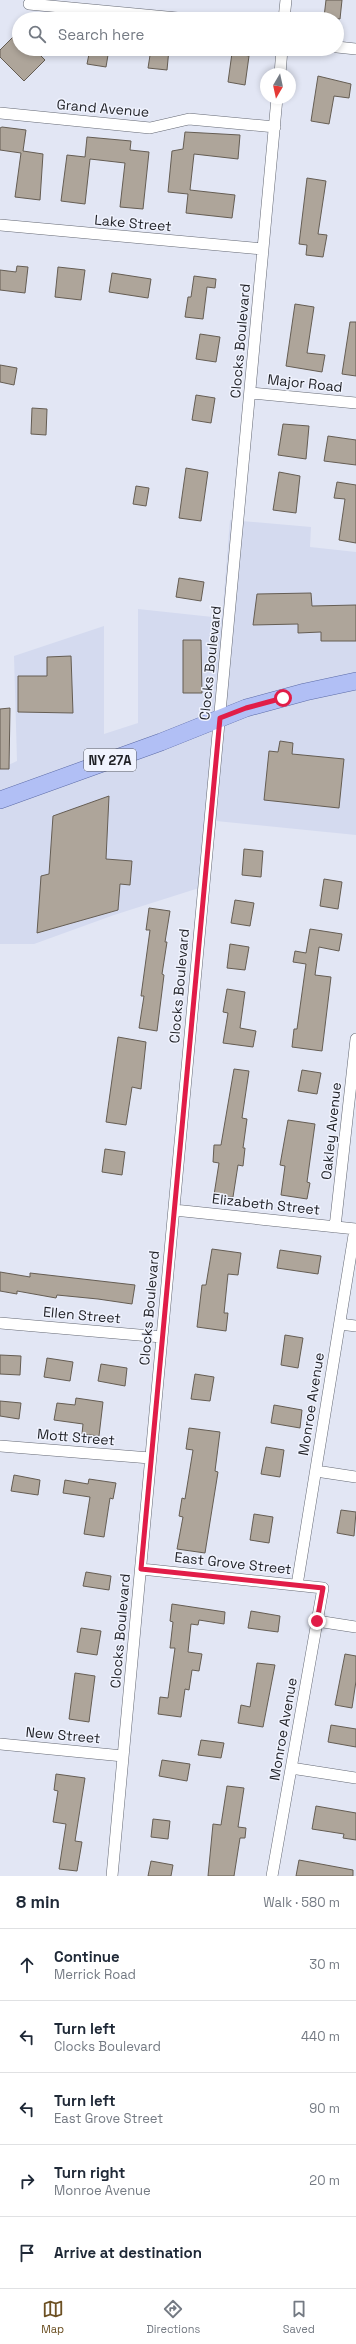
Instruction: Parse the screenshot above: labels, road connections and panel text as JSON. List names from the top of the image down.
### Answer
{
  "streets": {
    "main road": ["NY 27A"],
    "street": [
      "Grand Avenue",
      "Lake Street",
      "Clocks Boulevard",
      "Major Road",
      "Oakley Avenue",
      "Elizabeth Street",
      "Ellen Street",
      "Monroe Avenue",
      "Mott Street",
      "East Grove Street",
      "New Street"
    ]
  },
  "crossings": [
    ["Grand Avenue", "Clocks Boulevard"],
    ["Lake Street", "Clocks Boulevard"],
    ["Clocks Boulevard", "Major Road"],
    ["Clocks Boulevard", "NY 27A"],
    ["Clocks Boulevard", "Elizabeth Street"],
    ["Clocks Boulevard", "Ellen Street"],
    ["Clocks Boulevard", "Mott Street"],
    ["Clocks Boulevard", "East Grove Street"],
    ["Clocks Boulevard", "New Street"],
    ["Oakley Avenue", "Elizabeth Street"],
    ["Elizabeth Street", "Monroe Avenue"],
    ["Monroe Avenue", "East Grove Street"]
  ],
  "north": "bottom",
  "page": {
    "search": "Search here",
    "heading": ["8 min", "Walk · 580 m"],
    "list": [
      ["Continue", "Merrick Road", "30 m"],
      ["Turn left", "Clocks Boulevard", "440 m"],
      ["Turn left", "East Grove Street", "90 m"],
      ["Turn right", "Monroe Avenue", "20 m"],
      "Arrive at destination"
    ],
    "nav": ["Map", "Directions", "Saved"]
  }
}
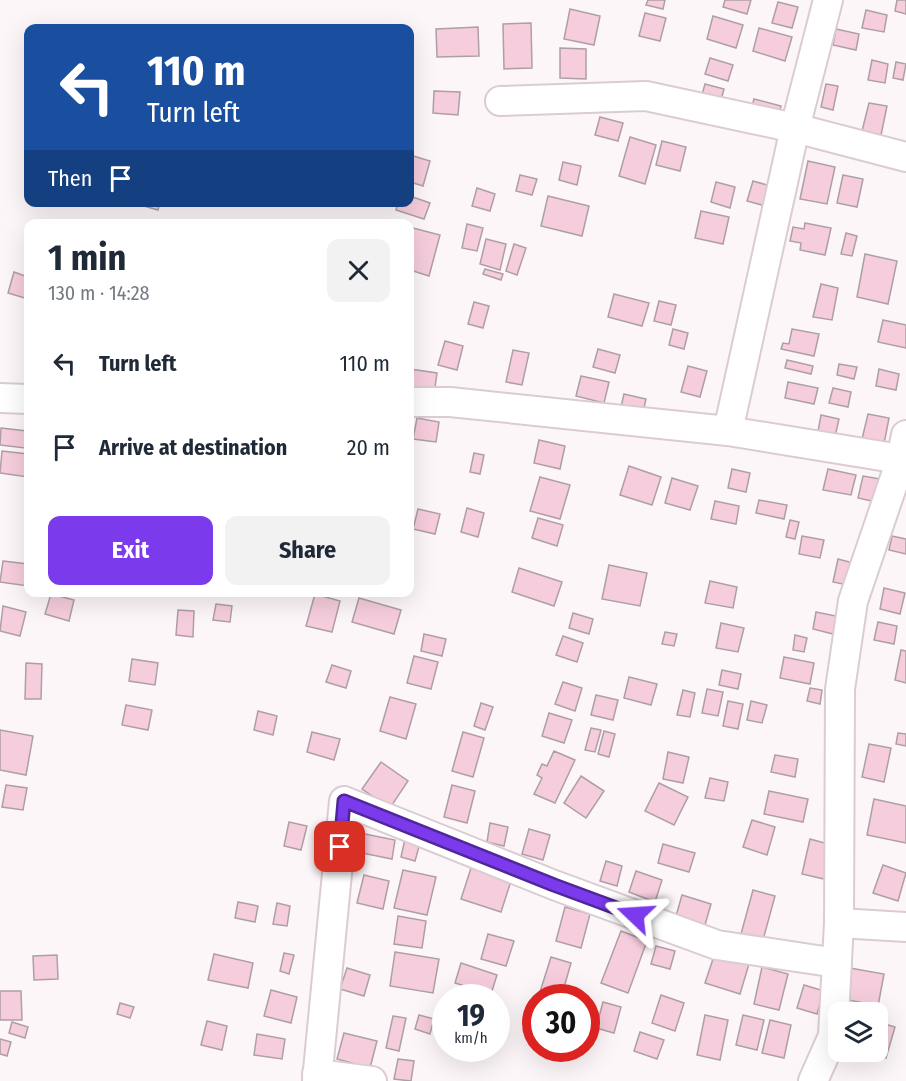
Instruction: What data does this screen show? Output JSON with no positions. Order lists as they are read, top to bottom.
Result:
{
  "page": {
    "turn": ["110 m", "Turn left"],
    "then": "Then",
    "heading": ["1 min", "130 m · 14:28"],
    "list": [
      {
        "name": "Turn left",
        "value": "110 m"
      },
      {
        "name": "Arrive at destination",
        "value": "20 m"
      }
    ],
    "buttons": ["Exit", "Share"],
    "speed": "19 km/h",
    "limit": "30"
  }
}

What to do = Going through the entries above, report how many lines include the string "Instruction". The number alone is the answer.

Response = 2